DOCUMENT PASSAGE Start Marker

So... We moved. I sat in my closet for a week... she cried a bunch. But... we still had each other. Thank God. Barbie was a thing of the past... and New Kids on the Block had entered our lives. We wore bras and talked about boys. (Talked a lot... about boys...) We were 4 years apart in school, so we never got to do that part of life together. She was still in elementary school... and I was in 8th grade. We got acclimated fairly quickly, and began to 'blend in' as best we could. I made some really awesome friends right away... with whom I'm still in contact. :) She made a group of good friends as well. She got picked on a lot, however... and it made me mental. I remember going to her school, and staring down kids as they mocked my Sister. Don't you know!? You don't get to fuck with her! Things have been hard enough! Assholes. I made many threatening phone calls, and a few more threatening appearances... but it didn't really help. Once again... I failed her. Something has got to give...

My new friends were awesome to her, and she started to hang with us more and more. By the time she was 12... we would take her glasses from her, make up her face, stuff her bra... and take her with us (Blind and naive) to parties. I got her drunk for the first time, and took her to the lakes with me. Our schools were connected, so my friends and I would go pull her out of school when we were leaving (Unbeknownst to our parents... She had many Dentist appointments... and my 15 year old self was taking her? They bought it... and off we went. Naughty). I introduced her to hot boys from other cities, colored her hair blond, included her in everything, and had my partner in crime back. I even made her change what kind of undies she sported. Boys don't like 'Granny Panties' (Or... GPs)... and that is what is important in life. Right? :)  We took to buying each other what we called 'lucky panties'. 'LPs'. The more stripperish, the better. Tiny, made of string and bling, butt floss. Every birthday and Christmas... we exchanged LPs. (I still have a few of them... for old school, good measure) She was no longer tattling on me to Mom and Dad... because she was with me, and wearing tiny undies. It was a win-win. :) I was still getting straight As, and ended up having a darling (Mmmm hhhmmm) boyfriend. (Yeah... he tricked me...) :) She and I had a lot of fun, and things were good... for a minute.

Meanwhile... back at the ranch...

Our 'happy' family had started to fall apart. Things from the past had reared their ugly heads, and my parents had begun to loathe each other. My Mom was sleeping on the couch, my Dad was angry 24/7... and my Sister and I were teenagers. Hormonal, emotional, teenage girls. Can you imagine the stress level? Holy shit. You could have cut the tension with a knife most days. To make matters worse, she and I had grown into ourselves. We became darling overnight, and there were suddenly lots of boys. Stemming from issues in our past... we definitely struggled with how to deal with that. So... we just... went crazy. Our poor parents. On top of their foul, failing marriage... they had to deal with 2 unruly girls, who had some serious anger and men issues. For the love... ugh. We spent many nights crying on my bed, and solving the world's problems. We were in this together, and we were our main support. None of our friends understood... like we understood. I'm surprised any of them even talked to us at this point. We became even closer, and our bond was what helped us through the next few brutal years.

DOCUMENT PASSAGE End Marker
DATA TO USE Start Marker

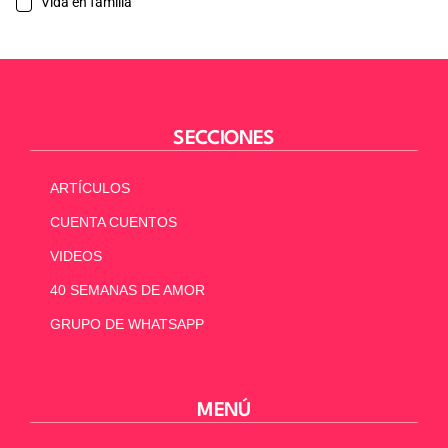
Vida en familia
SECCIONES
ARTÍCULOS
CUENTA CUENTOS
VIDEOS
40 SEMANAS DE AMOR
GRUPO DE WHATSAPP
MENÚ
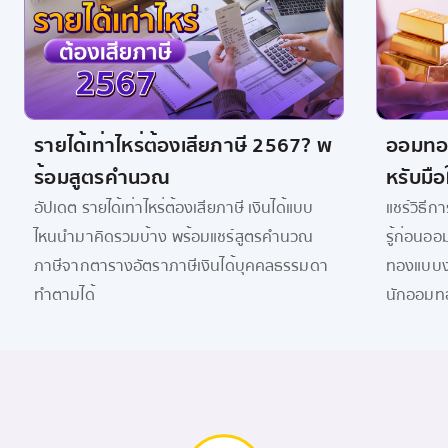
รายได้เท่าไหร่ต้องเสียภาษี 2567? พ
ออมทองค
ร้อมสูตรคำนวณ
หรับมือ
อัปเดต รายได้เท่าไหร่ต้องเสียภาษี เงินได้แบบ
แชร์วิธีก
ไหนนำมาคิดรวมบ้าง พร้อมแชร์สูตรคำนวณ
รู้ก่อน
ภาษีจากตารางอัตราภาษีเงินได้บุคคลธรรมดา
ทองแบบง่
ทำตามได้
นักออมท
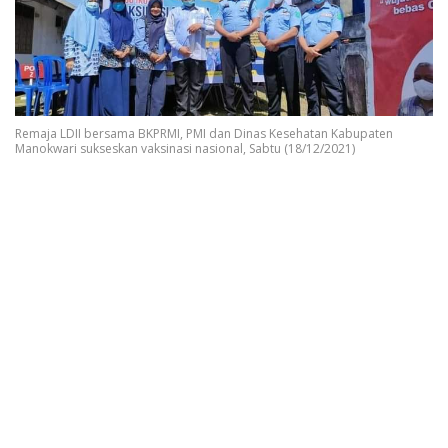
Remaja LDII bersama BKPRMI, PMI dan Dinas Kesehatan Kabupaten
Manokwari sukseskan vaksinasi nasional, Sabtu (18/12/2021)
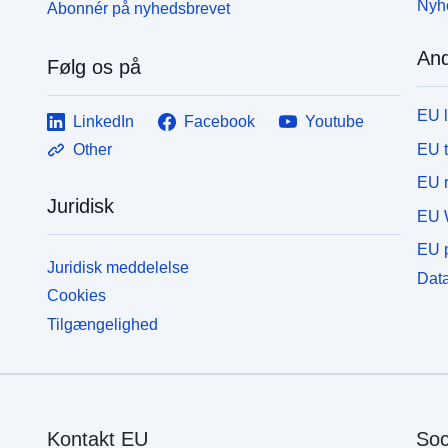
Nyh
Abonnér på nyhedsbrevet
And
Følg os på
EU 
LinkedIn
Facebook
Youtube
EU 
Other
EU r
Juridisk
EU 
EU p
Juridisk meddelelse
Data
Cookies
Tilgængelighed
Kontakt EU
Soc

DATA TO USE End Marker

[QUESTIONS ON THE MATERIAL]:
(1) Can you return the entries verbatim, covering the stretch from the line containing "รายได้เท่าไหร่ต้องเสียภาษี 2567? พ" through the end of the entries, with both ends included and the pictures left out?
(2) Can you write what comes next in the account of the two sisters growing up, picking up after its final sentence?

[RESPONSES]:
(1)
รายได้เท่าไหร่ต้องเสียภาษี 2567? พ
ออมทองค
ร้อมสูตรคำนวณ
หรับมือ
อัปเดต รายได้เท่าไหร่ต้องเสียภาษี เงินได้แบบ
แชร์วิธีก
ไหนนำมาคิดรวมบ้าง พร้อมแชร์สูตรคำนวณ
รู้ก่อน
ภาษีจากตารางอัตราภาษีเงินได้บุคคลธรรมดา
ทองแบบง่
ทำตามได้
นักออมท
Remaja LDII bersama BKPRMI, PMI dan Dinas Kesehatan Kabupaten
Manokwari sukseskan vaksinasi nasional, Sabtu (18/12/2021)
Nyh
Abonnér på nyhedsbrevet
And
Følg os på
EU 
LinkedIn
Facebook
Youtube
EU 
Other
EU r
Juridisk
EU 
EU p
Juridisk meddelelse
Data
Cookies
Tilgængelighed
Kontakt EU
Soc

(2)
Our parents divorced when I was 17 and she was 14. It was the beginning of what we remember as... Hell. I took my Dad's side, and moved in with him. My Sister and Mom were living together, and my Mom was losing it. We lost a loooong list of people during that time, including my Grandpa Bud, and Morgan's best friend Henry. He was murdered. It was swell... :( She still cries about it. I'll never forget that phone call. My Mom's best friend and her 3 daughters were killed in a plane crash (The pilot was a man my Mom had recently dated, and flown all over with...) They were our second family, and I'm not sure any of us have even dealt with that. I will leave out a bunch of terrible things that happened... just because it is just too much... but trust me... it was a brutal 5 or 6 years. Nonstop tragedy and turmoil. Rape, money issues, family issues, depression, my 'dark period'. I believe there were even... dog fights? In St. Paul? Somewhere in there, anyway. :) But... the thing is... we had each other. During all of the 'Hell' years, we still found reasons to laugh. Reasons to be happy, and things for which to be grateful. (We reached... believe me... but we made it happen) :) We always joke about finding our inner Polyanna. Sometimes even that bitch won't cut it. :) We still bought LPs, and still sat on beds and laughed. It was how we coped.

Somehow, in the aftermath of all of that madness... we both ended up ok. We only carry some of that with us in life... once again, denial and selective memory work wonders. :) We both married amazing, hard working, kind, hot, only children. (Who needs another Sister anyway?) We both did that fairly young. We both have a beautiful Son and Daughter, and we love each others kids like our own. We, of course,  helped each other deliver all 4 children. I even got to don scrubs, and be in the room for her c-section. We can't do that stuff without one another. It just ain't happenin'. :) She is the first person I call in the morning, and the only person who knows as much about me... as I do. Our Husbands have never really understood our relationship. Only a few of our closest friends even get it. We have our own language, and voices we use while speaking of certain things. We can laugh about the dumbest shit... for hours, and speak in broken sentences. Cuz... "I know what you are saying." I have to admit, I felt like I did my daughter a disservice when I didn't give her a Sister. She and her Brother are sooo close. I might even say 'besties', but it just can't be the same... can it? I never had a brother, so I'm not sure if it will ever be the same bond.  I do know one thing, though... I will do everything in my power to make sure they never have to go through what we did... to build that type of relationship. They will be besties... just because they are. Even trade? :)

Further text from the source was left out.